The old writer sitting on the patio of the boutique hotel reacted to the mention of the river with a depth of feeling I had not expected. He burst into a smile, his eyes glowed and he held tightly to my wrist without seeming to want to let go. He looked up at his brother, like a child asking for a favour, and suggested that I might be invited to their house, where he would love to talk to me at length about the Magdalena, the river of his life, the river that gave him the one reason for wanting to be young again. So that he could sail along it one more time.
He’s confused me, has Michael Jacobs. I read this and remember when I finished I wasn’t sure what to make of it, I hadn’t enjoyed it as much as I had hoped, couldn’t make up my mind about Jacobs, but for various reasons, I didn’t write up my review at the time.
However, then I read Ghost Train Through the Andes, and although it was slow, I thoroughly enjoyed it, and had warmed to Jacobs by the end, and said as much in my review (here). When I looked back on my shelf at the forlorn books waiting to be reviewed, I realised that this was the very same Michael Jacobs.

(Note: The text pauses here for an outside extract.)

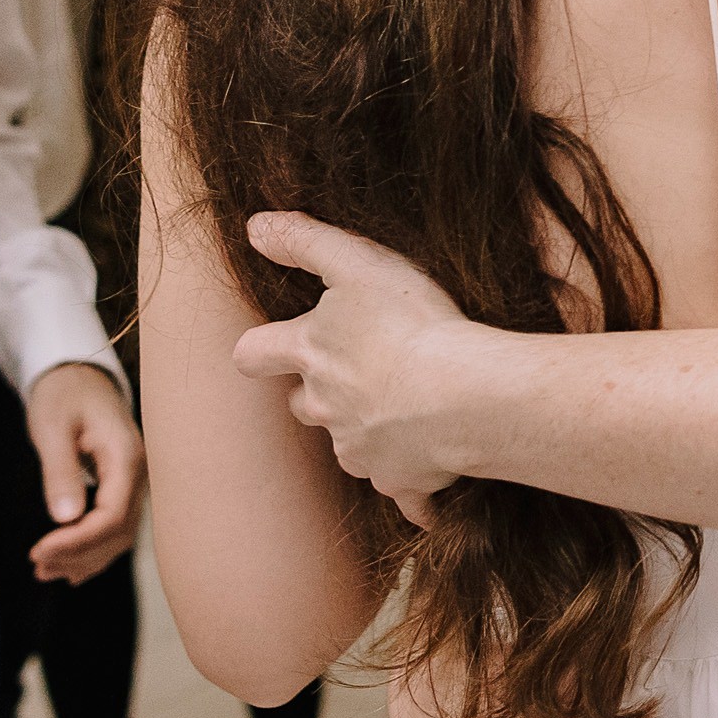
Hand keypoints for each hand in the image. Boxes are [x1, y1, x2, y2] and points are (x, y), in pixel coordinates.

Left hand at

After a small meeting with Gabriel Garcia Marquez where he reveals an interest in the Magdalena, which causes the old writer to flare briefly like a firefly in the twilight, Jacobs travels up the great river, pondering on the power of memory, in a country that has has a tacit silence on the terror that has torn at it for decades, perhaps in an attempt to forget, as well as the more personal introspection of his mother’s heartbreaking decline into dementia and his fathers death following Alzheimer’s.
The journey up the Magdalena is slow, and winding and the lower part seems to take most of the book. Jacobs explores as much as he can including the fascinating yet sad story of the paisa strain of Alzheimers discovered in the Central Cordillera of the Andes, where twenty five families had been identified with it, all of whom descending from a single Basque who had settled there around 1750.
Inter-sped with memories of his father and mother, as Jacobs ponders on the effect of memory and life, he finally makes it to the source of the Magdalena, drinking and washing his face in it’s calm waters. It’s right in the middle of FARC territory and sure enough he crosses paths with the guerrillas. Alongside long tedious lectures on Marxism, they also show a side that seems to want to genuinely boost tourism in the area, despite forcibly detaining people to tell them this.
While celebrating carnival (he seems to always time his trips right for this) he learns that two days after he left the army went in to take control of the area, he had narrowly missed a gunfight.
It is a harrowing ending, set amongst the raucousness of carnival, but one that Jacobs captures almost perfectly, and is a poignant ending to what was, despite my misgivings, an interesting journey.
To the fear that had been mounting in me over the past hours was now added a feeling of experiencing an absurd dream. I had strolled into the pages of One Hundred Years of Solitude, witnessing a war that no longer made any sense, a war based on rapidly diminishing memories of how it had started, a war that was kept going almost mechanically, mindless of it’s shifting, ever more confused objectives.